[Task objective]:
List every line in the records below that contains the word "pressure", copying each line in full.

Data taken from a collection
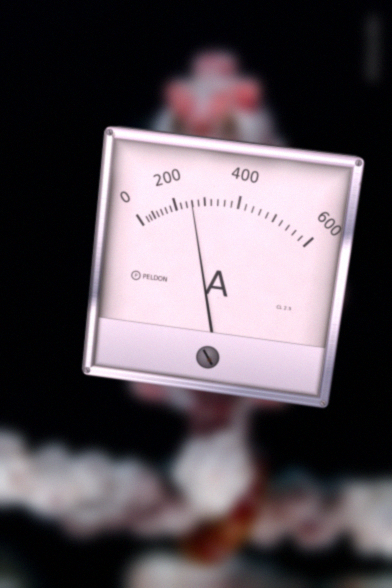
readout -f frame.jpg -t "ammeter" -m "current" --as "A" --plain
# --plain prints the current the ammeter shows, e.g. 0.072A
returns 260A
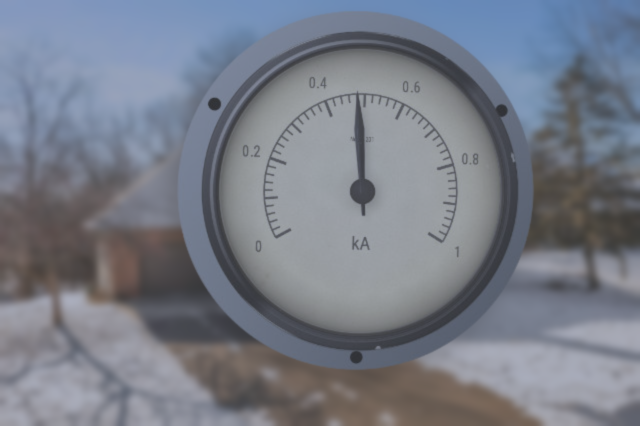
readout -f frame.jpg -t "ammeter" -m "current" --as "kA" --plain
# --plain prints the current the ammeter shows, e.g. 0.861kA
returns 0.48kA
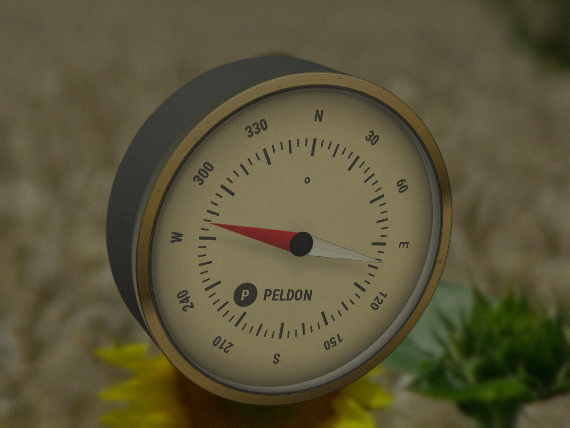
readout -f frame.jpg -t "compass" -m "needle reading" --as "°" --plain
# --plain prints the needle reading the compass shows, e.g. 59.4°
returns 280°
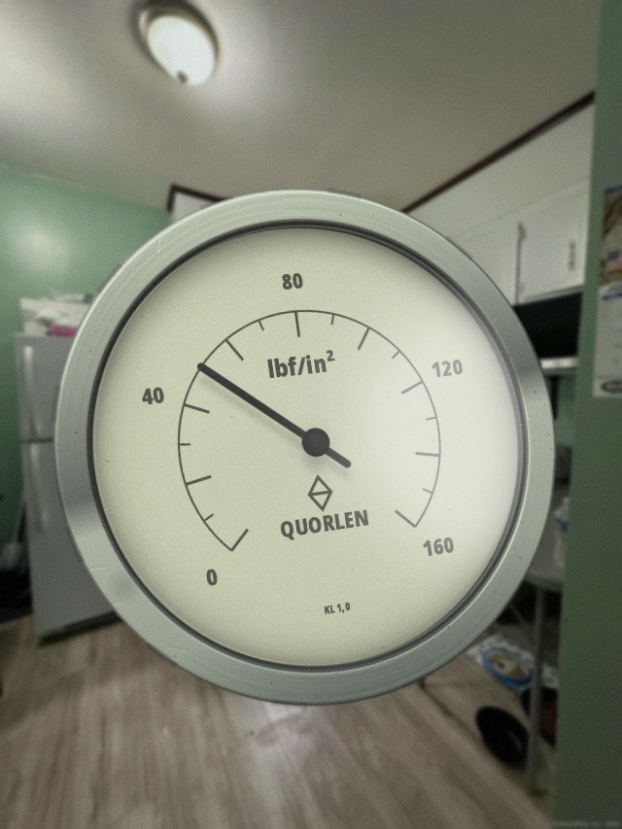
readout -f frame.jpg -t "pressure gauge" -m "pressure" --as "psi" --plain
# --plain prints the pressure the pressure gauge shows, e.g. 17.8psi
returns 50psi
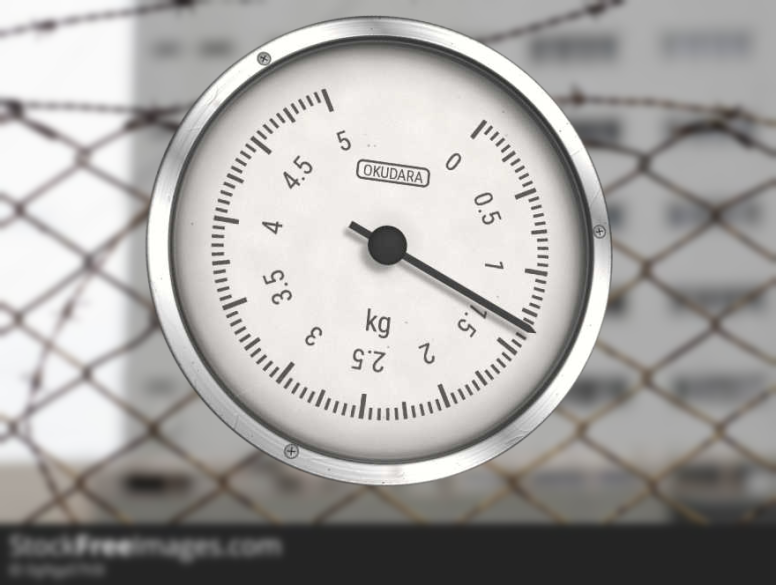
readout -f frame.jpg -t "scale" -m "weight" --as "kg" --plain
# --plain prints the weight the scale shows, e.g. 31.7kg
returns 1.35kg
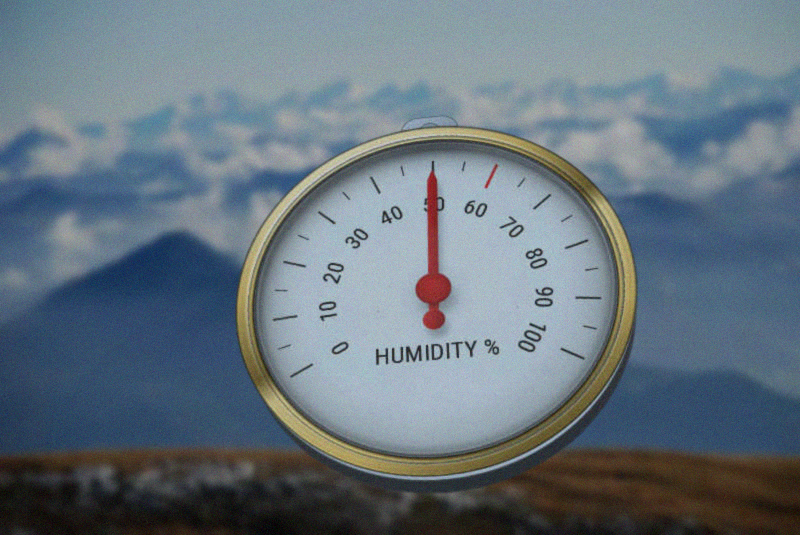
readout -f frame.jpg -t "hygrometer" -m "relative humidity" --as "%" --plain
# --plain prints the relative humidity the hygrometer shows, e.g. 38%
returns 50%
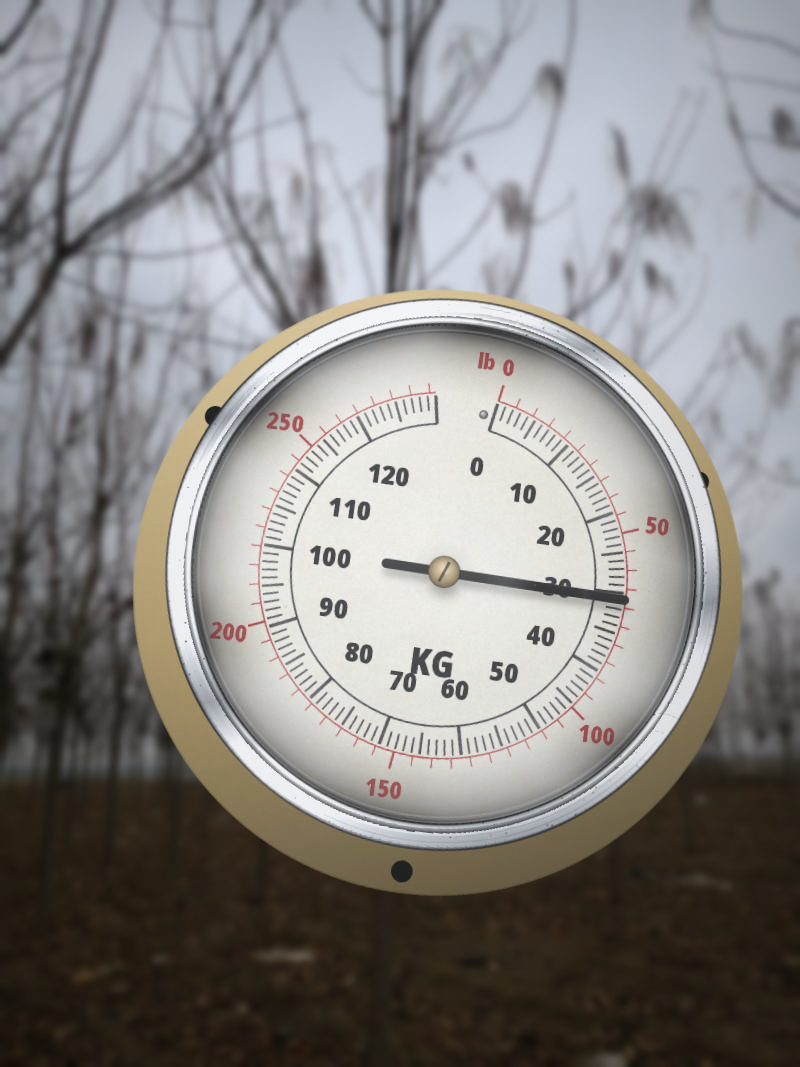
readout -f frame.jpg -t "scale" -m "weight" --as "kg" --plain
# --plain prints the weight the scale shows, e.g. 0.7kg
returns 31kg
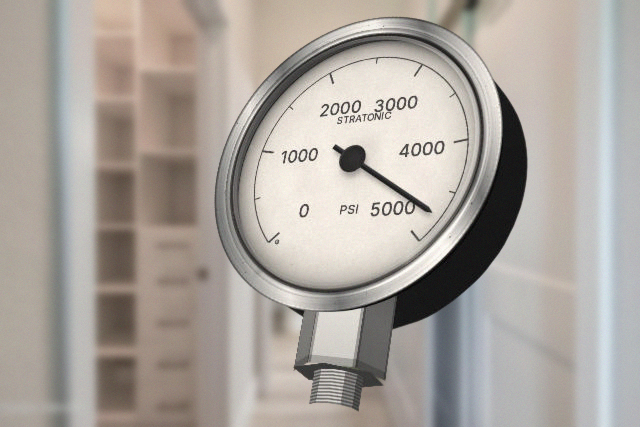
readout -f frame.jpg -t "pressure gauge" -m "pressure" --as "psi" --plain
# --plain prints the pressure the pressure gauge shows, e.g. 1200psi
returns 4750psi
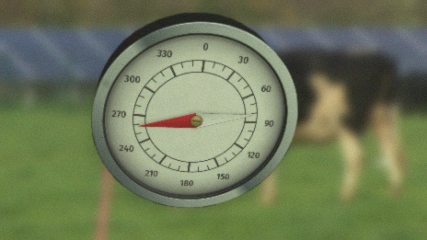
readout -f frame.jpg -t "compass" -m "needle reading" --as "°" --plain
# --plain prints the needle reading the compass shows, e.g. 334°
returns 260°
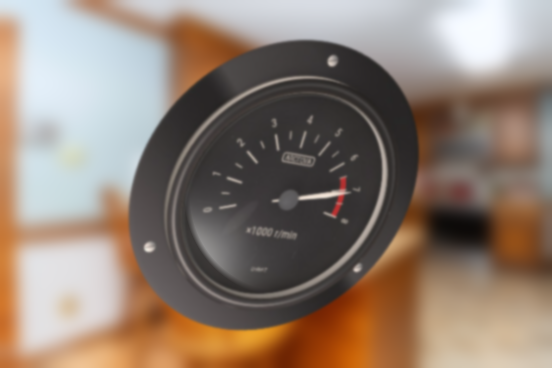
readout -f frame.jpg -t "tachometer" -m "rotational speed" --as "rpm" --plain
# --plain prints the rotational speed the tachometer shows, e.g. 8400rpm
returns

[Result of this exercise]:
readout -f frame.jpg -t "pressure gauge" -m "pressure" --as "psi" --plain
# --plain prints the pressure the pressure gauge shows, e.g. 17.8psi
readout -f frame.jpg -t "pressure gauge" -m "pressure" --as "psi" --plain
# --plain prints the pressure the pressure gauge shows, e.g. 1200psi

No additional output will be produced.